As you may recall, Gibbs challenged State Representative Jeff Kottkamp a few years ago and got his fanny whipped pretty good? Let’s face it, if Gibbs can’t mount a realistic challenge against the do nothing Kottkamp, primarily in Cape Coral where he thought he was so beloved, how does he expect to challenge in a countywide race? Stay tuned. This could be really fun.
PAGE THREE
I just read that Frank D’Alessandro has sued Janet Watermeier, his partner in a real estate company. You remember Frank, don’t you? He’s the one who was caught wearing a deputy sheriff’s uniform on his way to a Halloween party. Trick or treat?
And everybody remembers Janet. She’s the one who worked in secret with Brouhaha Browder to destroy one of Cape Coral’s oldest neighborhoods by trying to sell The Golf Club to the School Board so they could put up a mega school complex. You may also recall that they revealed their plot to Terry “Tight Lips” Stewart and convinced him to remain mum about the whole deal. In case you’ve been on another planet or, worse yet, watching City Council re-runs, that’s why Stewart was given the nickname “Tight Lips”.

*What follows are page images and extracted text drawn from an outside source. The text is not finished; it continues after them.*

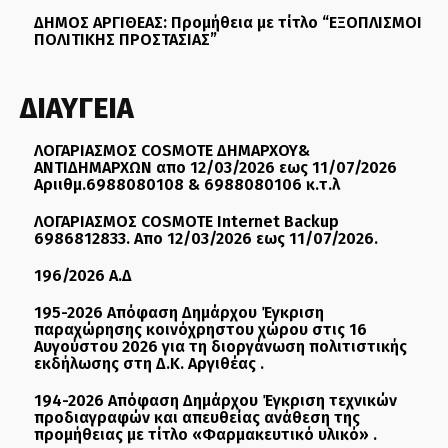
ΔΗΜΟΣ ΑΡΓΙΘΕΑΣ: Προμήθεια με τίτλο “ΕΞΟΠΛΙΣΜΟΙ
ΠΟΛΙΤΙΚΗΣ ΠΡΟΣΤΑΣΙΑΣ”
ΔΙΑΥΓΕΙΑ
ΛΟΓΑΡΙΑΣΜΟΣ COSMOTE ΔΗΜΑΡΧΟΥ&
ΑΝΤΙΔΗΜΑΡΧΩΝ απο 12/03/2026 εως 11/07/2026
Αριιθμ.6988080108 & 6988080106 κ.τ.λ
ΛΟΓΑΡΙΑΣΜΟΣ COSMOTE Internet Backup
6986812833. Απο 12/03/2026 εως 11/07/2026.
196/2026 Α.Δ
195-2026 Απόφαση Δημάρχου Έγκριση
παραχώρησης κοινόχρηστου χώρου στις 16
Αυγούστου 2026 για τη διοργάνωση πολιτιστικής
εκδήλωσης στη Δ.Κ. Αργιθέας .
194-2026 Απόφαση Δημάρχου Έγκριση τεχνικών
προδιαγραφών και απευθείας ανάθεση της
προμήθειας με τίτλο «Φαρμακευτικό υλικό» .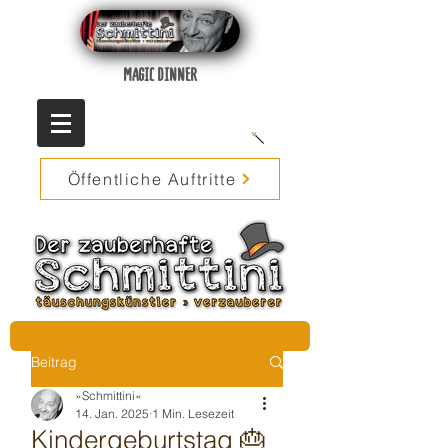
MAGIC DINNER
Öffentliche Auftritte
Beitrag
»Schmittini«
14. Jan. 2025
1 Min. Lesezeit
Kindergeburtstag 🎂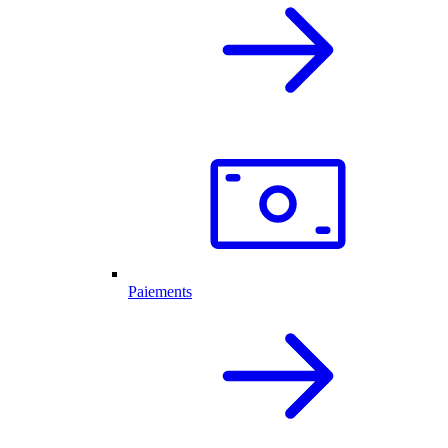
Paiements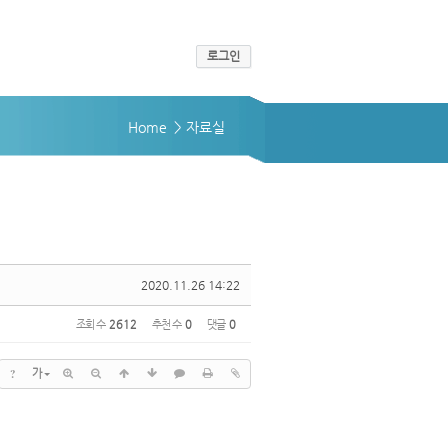
로그인
Home
> 자료실
2020.11.26 14:22
조회 수
2612
추천 수
0
댓글
0
?
가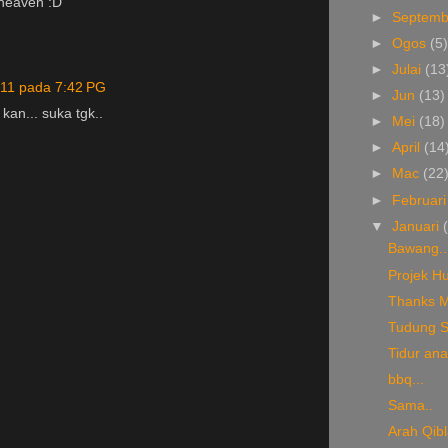
heaven :D
►
Septem
►
Ogos
(5
►
Julai
(13
011 pada 7:42 PG
►
Jun
(13)
 kan... suka tgk..
►
Mei
(18)
►
April
(14
►
Mac
(22
►
Februar
▼
Januari
Bawang..
Projek H
Thanks 
Tudung Sy
Tidur ana
bbq...
Sama..
Arah Qibl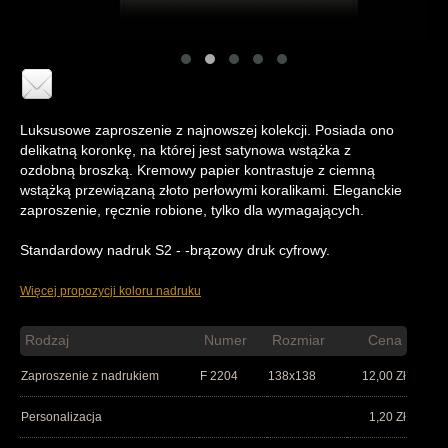
Luksusowe zaproszenie z najnowszej kolekcji. Posiada ono
delikatną koronkę, na której jest satynowa wstążka z
ozdobną broszką. Kremowy papier kontrastuje z ciemną
wstążką przewiązaną złoto perłowymi koralikami. Eleganckie
zaproszenie, ręcznie robione, tylko dla wymagających.
Standardowy nadruk S2 - -brązowy druk cyfrowy.
Więcej propozycji koloru nadruku
Rodzaj
Numer
Rozmiar
Cena
Zaproszenie z nadrukiem
F 2204
138x138
12,00
Zł
Personalizacja
1,20
Zł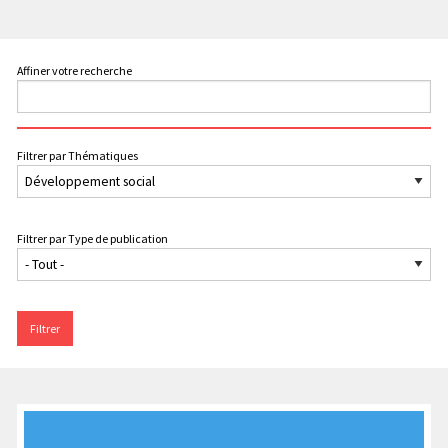
Affiner votre recherche
Filtrer par Thématiques
Filtrer par Type de publication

What a great Christmas gift…more egocentric people to write about. Thank you Santa.
And now, emails from readers.
Hey Butthead,
You’re a pompous, self-centered, egotistical, arrogant, snobby, stuck-up, ostentatious pain in the butt who has no redeeming social value. Your so-called column is nothing more than a vicious and sarcastic diatribe against anybody who doesn’t agree with your narrow-minded points of view. So why don’t you make like a tree, and get out of here.
R.S.
Dear R.S.
And your point is…?
Dear Paco,
While watching Nick at Nite, I may have figured out why the town in Petticoat Junction was named “Hooterville”. I think it has something to do with the three beautiful young women that starred in it. Do you think I’m onto something?
E.B.
Dear E.B.,
“On” something is more like it.
Regardless of what you’re on, you heard it through the Capevine.
p.s. Don’t forget to put out cookies and milk for Santa.